Stambolis (Hrsg.), Vaterlosigkeit in vaterarmen Zeiten.

cover_vaterlosigkeit_2Barbara Stambolis (Hrsg.), Vaterlosigkeit in vaterarmen Zeiten. Beiträge zu einem historischen und gesellschaftlichen Schlüsselthema, Beltz Juventa, Weinheim 2013, 216 S. (ISBN 978-3-7799-2864-5)

Bei diesem Buch empfiehlt es sich, mit dem Lesen beim letzten Beitrag zu beginnen. Dort porträtiert Karin Weglage zwei Männer, Vater und Sohn, Hartmut und Steffen Alphei. Hartmut hat seinen eigenen Vater nie erlebt.  Er gehört damit zu den geschätzten 25 Prozent der zwischen 1930 und 1945 geborenen Jungen und Mädchen, die kriegsbedingt vaterlos aufwuchsen. Vor einigen Jahren hat er begonnen, sich damit auseinanderzusetzen und den Spuren der eigenen Vaterlosigkeit durch seine Biografie zu folgen. Er begegnet zwei Wissenschaftlern, Jürgen Reulecke und Hartmut Radebold, die sich mit diesem Thema beschäftigen, macht bei einer Fernsehdokumentation mit. Dadurch gewinnt einen neuen Blick auf sein Leben. Das  hat Folgen für die Beziehung zu seinem Sohn Steffen. Denn dieser lernt dadurch, seinen Vater  und die Beziehung zu ihm besser zu verstehen.

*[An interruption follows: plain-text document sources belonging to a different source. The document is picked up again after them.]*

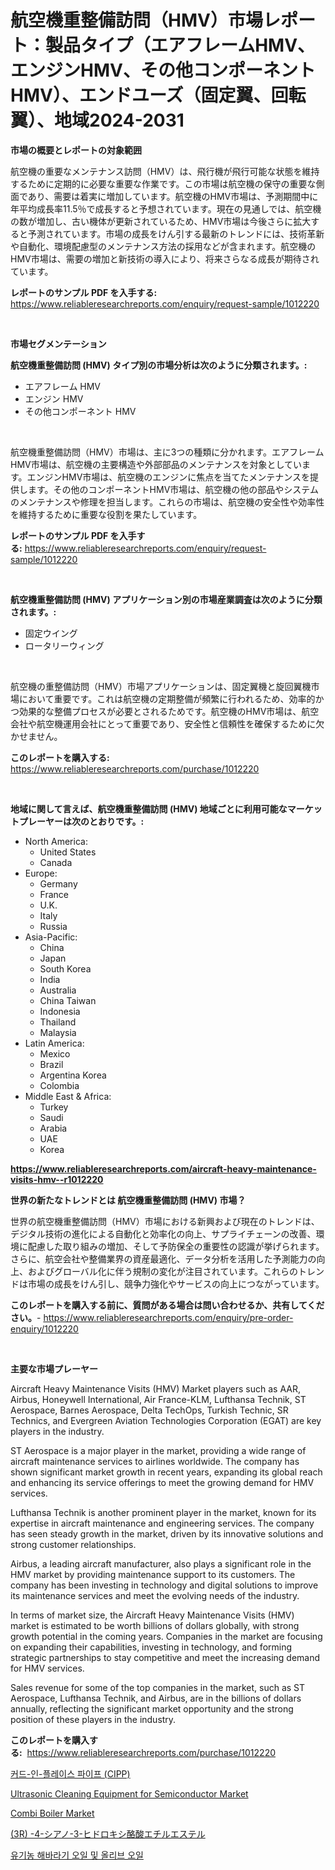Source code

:<p><h1>航空機重整備訪問（HMV）市場レポート：製品タイプ（エアフレームHMV、エンジンHMV、その他コンポーネントHMV）、エンドユーズ（固定翼、回転翼）、地域2024-2031</h1></p><p><strong>市場の概要とレポートの対象範囲</strong></p>
<p><p>航空機の重要なメンテナンス訪問（HMV）は、飛行機が飛行可能な状態を維持するために定期的に必要な重要な作業です。この市場は航空機の保守の重要な側面であり、需要は着実に増加しています。航空機のHMV市場は、予測期間中に年平均成長率11.5％で成長すると予想されています。現在の見通しでは、航空機の数が増加し、古い機体が更新されているため、HMV市場は今後さらに拡大すると予測されています。市場の成長をけん引する最新のトレンドには、技術革新や自動化、環境配慮型のメンテナンス方法の採用などが含まれます。航空機のHMV市場は、需要の増加と新技術の導入により、将来さらなる成長が期待されています。</p></p>
<p><strong>レポートのサンプル PDF を入手する:</strong> <a href="https://www.reliableresearchreports.com/enquiry/request-sample/1012220">https://www.reliableresearchreports.com/enquiry/request-sample/1012220</a></p>
<p>&nbsp;</p>
<p><strong>市場セグメンテーション</strong></p>
<p><strong>航空機重整備訪問 (HMV) タイプ別の市場分析は次のように分類されます。:</strong></p>
<p><ul><li>エアフレーム HMV</li><li>エンジン HMV</li><li>その他コンポーネント HMV</li></ul></p>
<p>&nbsp;</p>
<p><p>航空機重整備訪問（HMV）市場は、主に3つの種類に分かれます。エアフレームHMV市場は、航空機の主要構造や外部部品のメンテナンスを対象としています。エンジンHMV市場は、航空機のエンジンに焦点を当てたメンテナンスを提供します。その他のコンポーネントHMV市場は、航空機の他の部品やシステムのメンテナンスや修理を担当します。これらの市場は、航空機の安全性や効率性を維持するために重要な役割を果たしています。</p></p>
<p><strong>レポートのサンプル PDF を入手する:</strong>&nbsp;<a href="https://www.reliableresearchreports.com/enquiry/request-sample/1012220">https://www.reliableresearchreports.com/enquiry/request-sample/1012220</a></p>
<p>&nbsp;</p>
<p><strong> 航空機重整備訪問 (HMV) アプリケーション別の市場産業調査は次のように分類されます。:</strong></p>
<p><ul><li>固定ウイング</li><li>ロータリーウィング</li></ul></p>
<p>&nbsp;</p>
<p><p>航空機の重整備訪問（HMV）市場アプリケーションは、固定翼機と旋回翼機市場において重要です。これは航空機の定期整備が頻繁に行われるため、効率的かつ効果的な整備プロセスが必要とされるためです。航空機のHMV市場は、航空会社や航空機運用会社にとって重要であり、安全性と信頼性を確保するために欠かせません。</p></p>
<p><strong>このレポートを購入する:</strong>&nbsp; <a href="https://www.reliableresearchreports.com/purchase/1012220">https://www.reliableresearchreports.com/purchase/1012220</a></p>
<p>&nbsp;</p>
<p><strong>地域に関して言えば、航空機重整備訪問 (HMV) 地域ごとに利用可能なマーケットプレーヤーは次のとおりです。:</strong></p>
<p><ul>
    <li>
        North America:
        <ul>
            <li>United States</li>
            <li>Canada</li>
        </ul>
    </li>
    <li>
        Europe:
        <ul>
            <li>Germany</li>
            <li>France</li>
            <li>U.K.</li>
            <li>Italy</li>
            <li>Russia</li>
        </ul>
    </li>
    <li>
        Asia-Pacific:
        <ul>
            <li>China</li>
            <li>Japan</li>
            <li>South Korea</li>
            <li>India</li>
            <li>Australia</li>
            <li>China Taiwan</li>
            <li>Indonesia</li>
            <li>Thailand</li>
            <li>Malaysia</li>
        </ul>
    </li>
    <li>
        Latin America:
        <ul>
            <li>Mexico</li>
            <li>Brazil</li>
            <li>Argentina Korea</li>
            <li>Colombia</li>
        </ul>
    </li>
    <li>
        Middle East & Africa:
        <ul>
            <li>Turkey</li>
            <li>Saudi</li>
            <li>Arabia</li>
            <li>UAE</li>
            <li>Korea</li>
        </ul>
    </li>
    </ul></p>
<p><strong><a href="https://www.reliableresearchreports.com/aircraft-heavy-maintenance-visits-hmv--r1012220">https://www.reliableresearchreports.com/aircraft-heavy-maintenance-visits-hmv--r1012220</a></strong>&nbsp;</p>
<p><strong>世界の新たなトレンドとは 航空機重整備訪問 (HMV) 市場？</strong></p>
<p><p>世界の航空機重整備訪問（HMV）市場における新興および現在のトレンドは、デジタル技術の進化による自動化と効率化の向上、サプライチェーンの改善、環境に配慮した取り組みの増加、そして予防保全の重要性の認識が挙げられます。さらに、航空会社や整備業界の資産最適化、データ分析を活用した予測能力の向上、およびグローバル化に伴う規制の変化が注目されています。これらのトレンドは市場の成長をけん引し、競争力強化やサービスの向上につながっています。</p></p>
<p><strong>このレポートを購入する前に、質問がある場合は問い合わせるか、共有してください。</strong>- <a href="https://www.reliableresearchreports.com/enquiry/pre-order-enquiry/1012220">https://www.reliableresearchreports.com/enquiry/pre-order-enquiry/1012220</a></p>
<p>&nbsp;</p>
<p><strong>主要な市場プレーヤー</strong></p>
<p><p>Aircraft Heavy Maintenance Visits (HMV) Market players such as AAR, Airbus, Honeywell International, Air France-KLM, Lufthansa Technik, ST Aerospace, Barnes Aerospace, Delta TechOps, Turkish Technic, SR Technics, and Evergreen Aviation Technologies Corporation (EGAT) are key players in the industry. </p><p>ST Aerospace is a major player in the market, providing a wide range of aircraft maintenance services to airlines worldwide. The company has shown significant market growth in recent years, expanding its global reach and enhancing its service offerings to meet the growing demand for HMV services.</p><p>Lufthansa Technik is another prominent player in the market, known for its expertise in aircraft maintenance and engineering services. The company has seen steady growth in the market, driven by its innovative solutions and strong customer relationships.</p><p>Airbus, a leading aircraft manufacturer, also plays a significant role in the HMV market by providing maintenance support to its customers. The company has been investing in technology and digital solutions to improve its maintenance services and meet the evolving needs of the industry.</p><p>In terms of market size, the Aircraft Heavy Maintenance Visits (HMV) market is estimated to be worth billions of dollars globally, with strong growth potential in the coming years. Companies in the market are focusing on expanding their capabilities, investing in technology, and forming strategic partnerships to stay competitive and meet the increasing demand for HMV services.</p><p>Sales revenue for some of the top companies in the market, such as ST Aerospace, Lufthansa Technik, and Airbus, are in the billions of dollars annually, reflecting the significant market opportunity and the strong position of these players in the industry.</p></p>
<p><strong>このレポートを購入する:</strong>&nbsp;&nbsp;<a href="https://www.reliableresearchreports.com/purchase/1012220">https://www.reliableresearchreports.com/purchase/1012220</a></p>
<p><p><a href="https://medium.com/@stanleylyittle554467/cured-in-place-pipe-cipp-%EC%8B%9C%EC%9E%A5-%EC%98%88%EC%B8%A1-%EC%8B%9C%EC%9E%A5-%EB%8F%99%ED%96%A5-%EB%B0%8F-%EC%98%81%ED%96%A5-%EB%B6%84%EC%84%9D-2024-2031-bd54e00a76ca">커드-인-플레이스 파이프 (CIPP)</a></p><p><a href="https://github.com/brentleyjimmiealvaradoz4l1rea/Market-Research-Report-List-2/blob/main/ultrasonic-cleaning-equipment-for-semiconductor-market.md">Ultrasonic Cleaning Equipment for Semiconductor Market</a></p><p><a href="https://issuu.com/reportprime-2/docs/combi-boiler-market-size-2030.pptx">Combi Boiler Market</a></p><p><a href="https://medium.com/@demarcuskuhlman/3r-4-%E3%82%B7%E3%82%A2%E3%83%8E-3-%E3%83%92%E3%83%89%E3%83%AD%E3%82%AD%E3%82%B7%E9%85%AA%E9%85%B8%E3%82%A8%E3%83%81%E3%83%AB%E3%82%A8%E3%82%B9%E3%83%86%E3%83%AB%E5%B8%82%E5%A0%B4%E8%A6%8F%E6%A8%A1%E3%81%A8%E3%82%B7%E3%82%A7%E3%82%A2%E5%88%86%E6%9E%90-%E6%88%90%E9%95%B7%E5%8B%95%E5%90%91%E3%81%A8%E4%BA%88%E6%B8%AC-2024%E5%B9%B4-2031%E5%B9%B4-3d55256f6911">(3R) -4-シアノ-3-ヒドロキシ酪酸エチルエステル</a></p><p><a href="https://github.com/alpinestartsekian/Market-Research-Report-List-1/blob/main/1547581113354.md">유기농 해바라기 오일 및 올리브 오일</a></p></p>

Spät, aber nicht zu spät sind in letzten Jahren die Lebensläufe und Erfahrungen der Kriegskinder wie Hartmut Alphei in den Fokus der Forschung und der öffentlichen Aufmerksamkeit gerückt. Als Schlüssel zum Verständnis dieser Generation hat sich dabei die erlebte und erlittene Vaterlosigkeit erwiesen, die in den individuellen Lebensläufen, aber auch sozialpsychologisch und kulturell markante Folgen in der deutschen Nachkriegsgesellschaft zeigte und bis heute nachwirkt. Das ist in dem Sammelband von Barbara Stambolis in interdisziplinärer Perspektive eindrucksvoll nachzulesen. Ein wichtiges und im Grunde unverzichtbares Buch, nicht zuletzt für die Männerarbeiter.